_Given text_
▶

In traditional FFNNs, the loss function can be calculated by minimizing the square of the difference of the predicted and given outputs (Schmidhuber 2015), or the so-called mean square error MSE (Eq. 3).

$$\begin{aligned} MSE = \sum _{i\mathop{=}1}^{n}(Y_i-\overline{Y}_i)^2 \end{aligned}$$
(3)

where n is the total number of collocation points, and Y and \(\overline{Y}\) are the ground truth values and the predicted values, respectively. As previously mentioned, in PINNs, the physics are included by adding the PDE to the loss function. Therefore, the total loss, \(\mathcal {L}\), becomes:

$$\begin{aligned} \mathcal {L} = \mathcal {L}_{data} + \mathcal {L}_{PDE} \end{aligned}$$
(4)

where \(\mathcal {L}_{data}\) is the loss function calculated from data points as in traditional FFNNs, and \(\mathcal {L}_{PDE}\) is the loss function from considering the physics using the PDE and the initial value. Generally, this will also involve adding boundary condition losses, but these do not apply to the problem we are solving here. Hence, the PDE loss function is:

$$\begin{aligned} \mathcal {L}_{PDE} = \mathcal {L}_\theta + \mathcal {L}_{\theta _0} \end{aligned}$$
(5)

◀

_Records shown_

▶

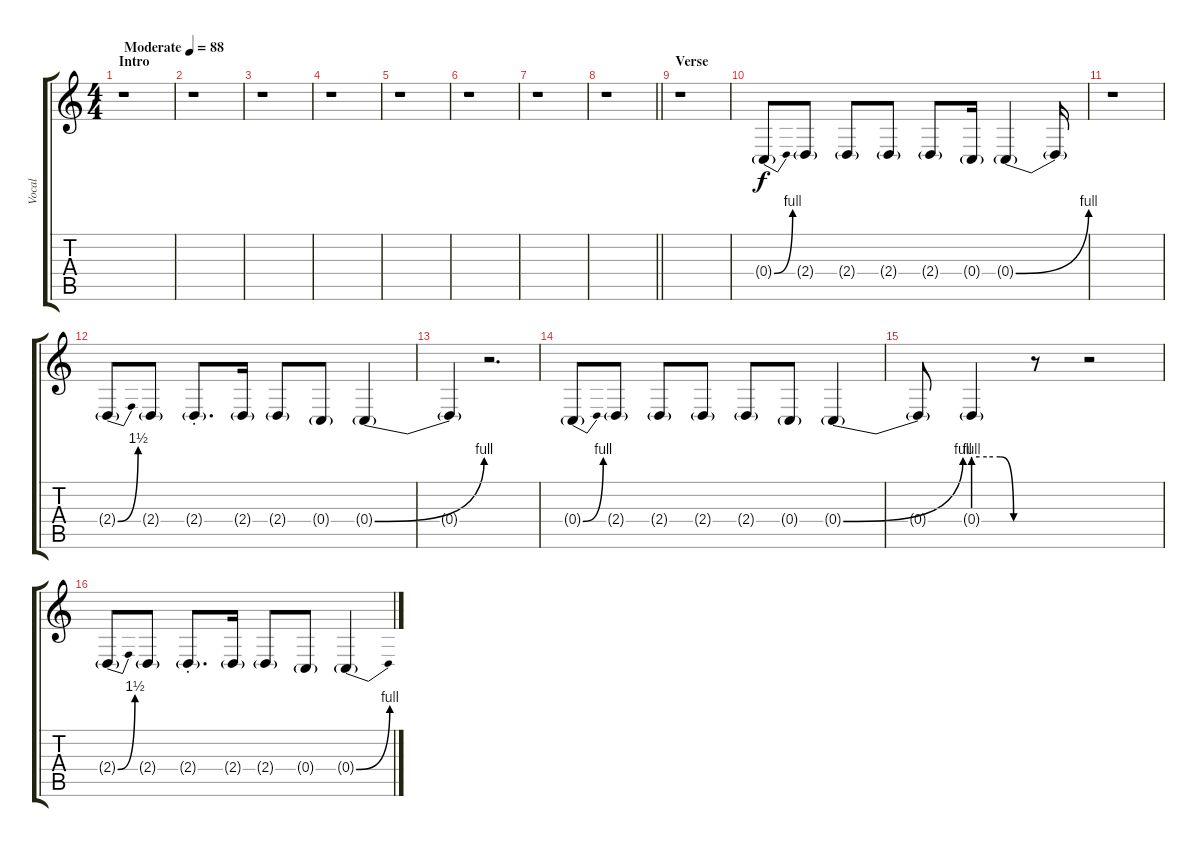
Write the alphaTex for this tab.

\track ("Vocal" "Vocal") {instrument tuba}
\staff {score tabs}
\tuning (D4 A3 F3 C3 G2 C2) {hide}
\ts (4 4)
\section ("" "Intro")
\tempo (88 "Moderate")
\clef g2
\ks c
r.1{dy f instrument tuba} |
r.1 |
r.1 |
r.1 |
r.1 |
r.1 |
r.1 |
\barLineRight lightlight
r.1 |
\section ("" "Verse")
r.1 |
0.4{be (bend 0 0 60 4) g}.8 2.4{g}.8 2.4{g}.8 2.4{g}.8 2.4{g}.8 0.4{g}.16 0.4{be (bend 0 0 60 4) g}.4 0.4{t}.16 |
r.1 |
2.4{be (bend 0 0 60 6) g}.8 2.4{g}.8 2.4{g st}.8{d} 2.4{g}.16 2.4{g}.8 0.4{g}.8 0.4{be (bend 0 0 60 4) g}.4 |
0.4{t}.4 r.2{d} |
0.4{be (bend 0 0 60 4) g}.8 2.4{g}.8 2.4{g}.8 2.4{g}.8 2.4{g}.8 0.4{g}.8 0.4{be (bend 0 0 60 4) g}.4 |
0.4{t}.8 0.4{be (custom 0 4 15 4 30 4 45 0 60 0) g}.4 r.8 r.2 |
2.4{be (bend 0 0 60 6) g}.8 2.4{g}.8 2.4{g st}.8{d} 2.4{g}.16 2.4{g}.8 0.4{g}.8 0.4{be (bend 0 0 60 4) g}.4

◀

_Given problem 1_
Name every abbreviation used in the passage on PINN loss functions.
_Given problem 2_
In the passage on PINN loss functions, what does n stand for in the mean square error formula?
_Given problem 3_
Print the part of the passage on PINN loss functions between "In traditional FFNNs, the" and "error MSE (Eq. 3).", inclusive.

_Task solution 1_
FFNNs, MSE, PINNs, PDE

_Task solution 2_
The total number of collocation points.

_Task solution 3_
In traditional FFNNs, the loss function can be calculated by minimizing the square of the difference of the predicted and given outputs (Schmidhuber 2015), or the so-called mean square error MSE (Eq. 3).